The stipulation came after members of the merchant community on Atlantic Avenue complained about the uninviting look of the current New Directions facility located a few blocks away at 202 Flatbush Ave.
"We have a picture of what their current facility looks like and there are no windows," said an Atlantic Avenue BID board member. "[They also have] an extremely large sign and we’d like them to work with the business community to redo the façade."

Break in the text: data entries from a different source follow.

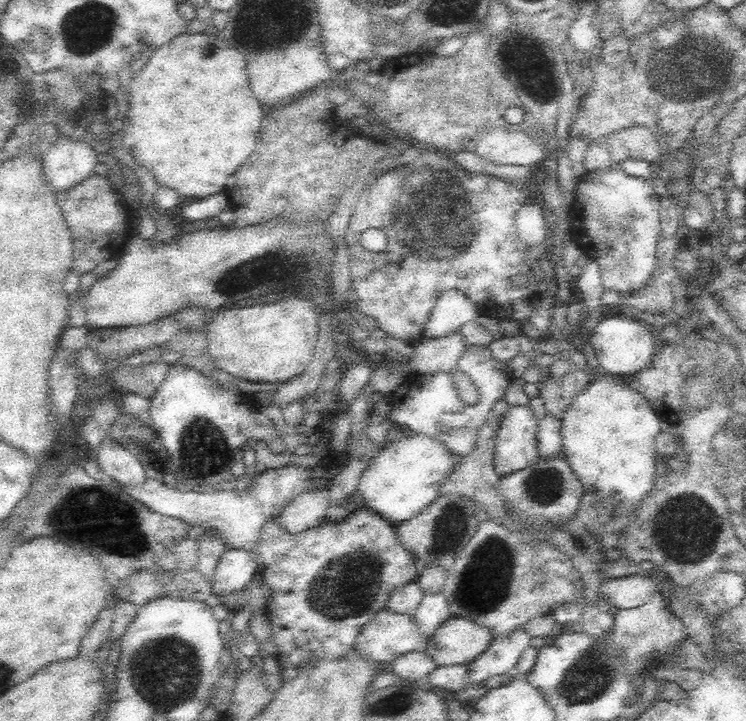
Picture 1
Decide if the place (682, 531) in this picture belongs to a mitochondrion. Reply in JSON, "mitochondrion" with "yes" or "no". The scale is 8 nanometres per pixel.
{"mitochondrion":"yes"}

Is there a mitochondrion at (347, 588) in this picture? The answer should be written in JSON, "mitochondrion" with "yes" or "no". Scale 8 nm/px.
{"mitochondrion":"yes"}

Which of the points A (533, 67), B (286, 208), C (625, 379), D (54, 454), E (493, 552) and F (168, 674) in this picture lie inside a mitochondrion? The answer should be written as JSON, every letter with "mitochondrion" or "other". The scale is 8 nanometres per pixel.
{"A":"other","B":"other","C":"other","D":"other","E":"mitochondrion","F":"mitochondrion"}

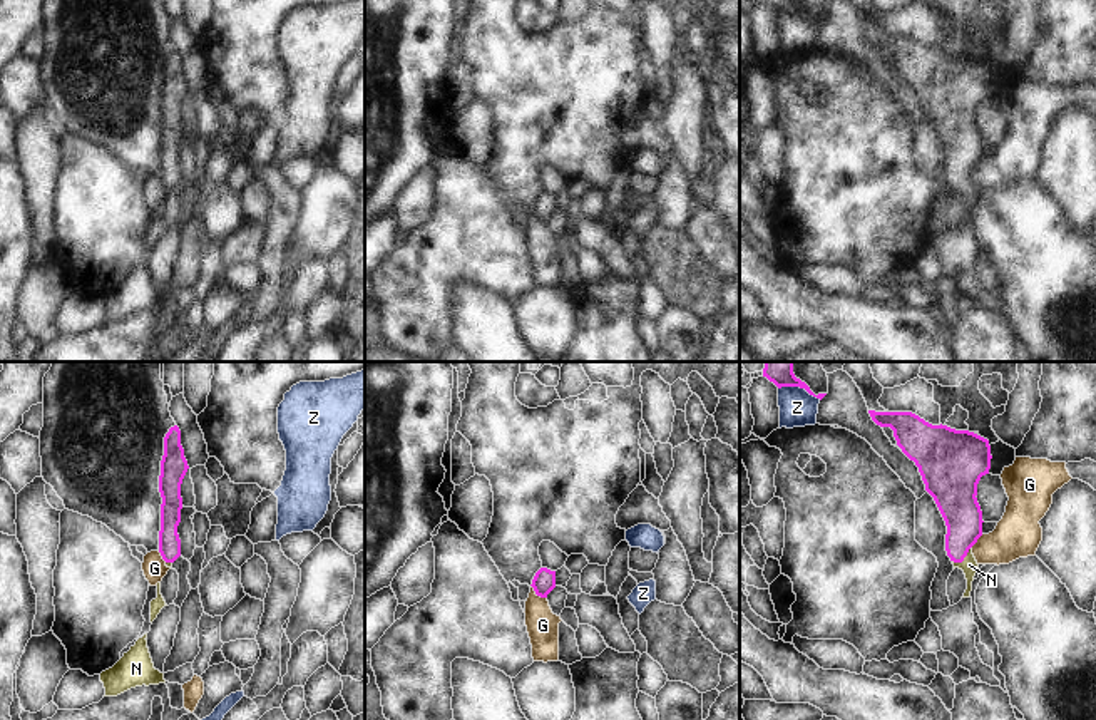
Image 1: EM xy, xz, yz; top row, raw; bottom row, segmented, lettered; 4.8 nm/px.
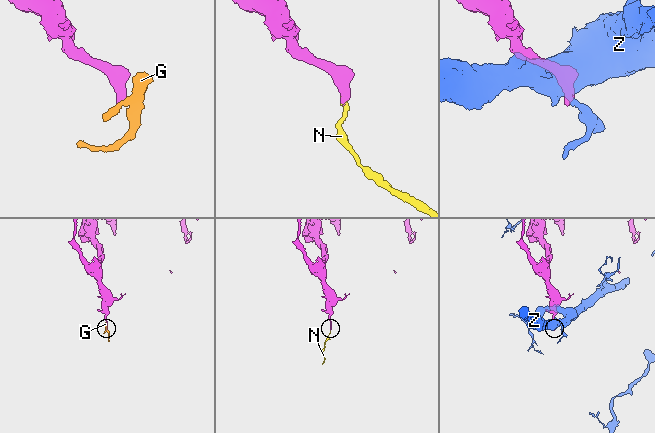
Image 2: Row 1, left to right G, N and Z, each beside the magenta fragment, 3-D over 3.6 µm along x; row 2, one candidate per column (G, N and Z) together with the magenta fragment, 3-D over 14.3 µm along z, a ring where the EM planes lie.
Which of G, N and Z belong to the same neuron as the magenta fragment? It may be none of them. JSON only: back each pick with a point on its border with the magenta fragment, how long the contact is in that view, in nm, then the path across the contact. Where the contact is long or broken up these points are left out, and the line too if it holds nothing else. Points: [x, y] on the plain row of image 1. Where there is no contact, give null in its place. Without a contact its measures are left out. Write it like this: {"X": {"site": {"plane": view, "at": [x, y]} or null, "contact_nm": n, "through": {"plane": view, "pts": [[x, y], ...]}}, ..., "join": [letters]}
{"N": {"site": {"plane": "yz", "at": [964, 181]}, "contact_nm": 120, "through": {"plane": "yz", "pts": [[959, 133], [964, 181], [969, 190]]}}, "join": ["N"]}

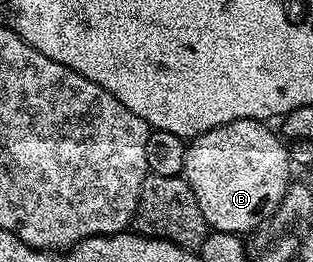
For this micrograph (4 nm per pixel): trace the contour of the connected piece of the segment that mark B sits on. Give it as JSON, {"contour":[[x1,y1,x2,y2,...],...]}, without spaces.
{"contour":[[233,120,224,126,201,132,186,144,181,175,188,182,192,194,196,194,196,202,200,202,200,214,204,214,207,225,213,231,253,233,269,216,276,214,286,189,290,187,292,161,287,145,280,139,277,131,269,132,266,128,269,127,260,120]]}

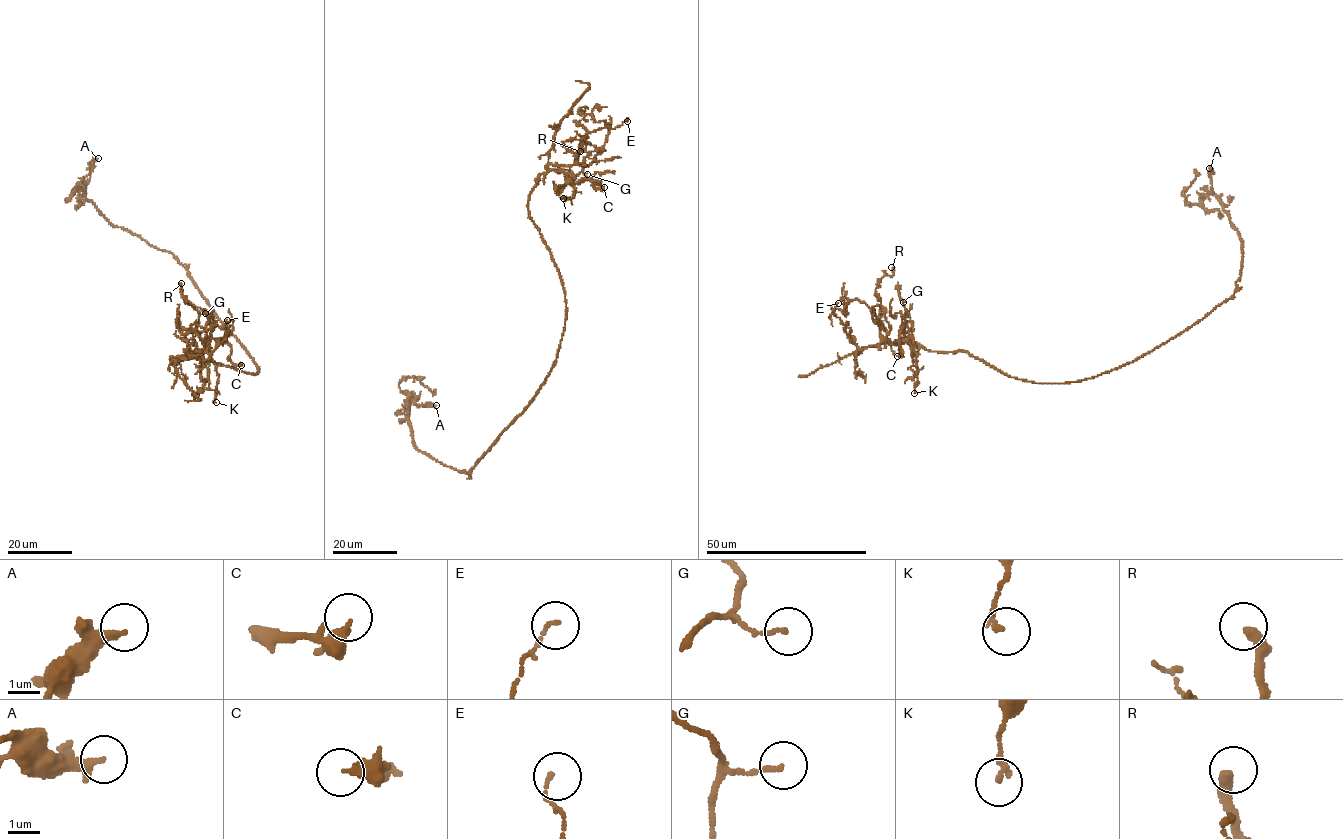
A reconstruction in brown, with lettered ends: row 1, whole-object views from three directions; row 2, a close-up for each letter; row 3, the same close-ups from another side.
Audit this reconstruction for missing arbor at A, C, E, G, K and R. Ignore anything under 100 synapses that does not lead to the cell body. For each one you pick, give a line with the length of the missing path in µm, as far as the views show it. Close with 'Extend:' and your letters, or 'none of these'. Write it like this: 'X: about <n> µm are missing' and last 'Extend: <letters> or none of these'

Local business owners encouraged New Directions make their façade similar to the of nearby Memorial Sloan Kettering — a cancer treatment and research institution — that has "smaller awnings and artwork in the lobby to be open and friendly to patients inside and pedestrians outside," according to a flyer handed out at the meeting.
"Let's make it more attractive and more in harmony with what’s there," CB2 member Lawrence Whiteside said.
New Directions officials did not respond to a request for comment on the new stipulation. But New Directions director Mark Salomon did disapprove of a request for security cameras during a meeting on Dec. 4 because of the confidential nature of the services they provide.
Salomon said at the Dec. 4 meeting that he would do his best to make the new space welcoming.
"It’s not a retail store but we have architects who are designing the space and the front will be attractive," he said. "We are maintaining the glass. We are not closing up the glass. The final design, I cannot answer in the moment, but it will certainly be in keeping with the neighborhood."
New Direction's existing lease expires on March 31. The center's landlord on Flatbush Avenue declined to renew it because of the real estate boom near the Barclays Center, a representative for the center said.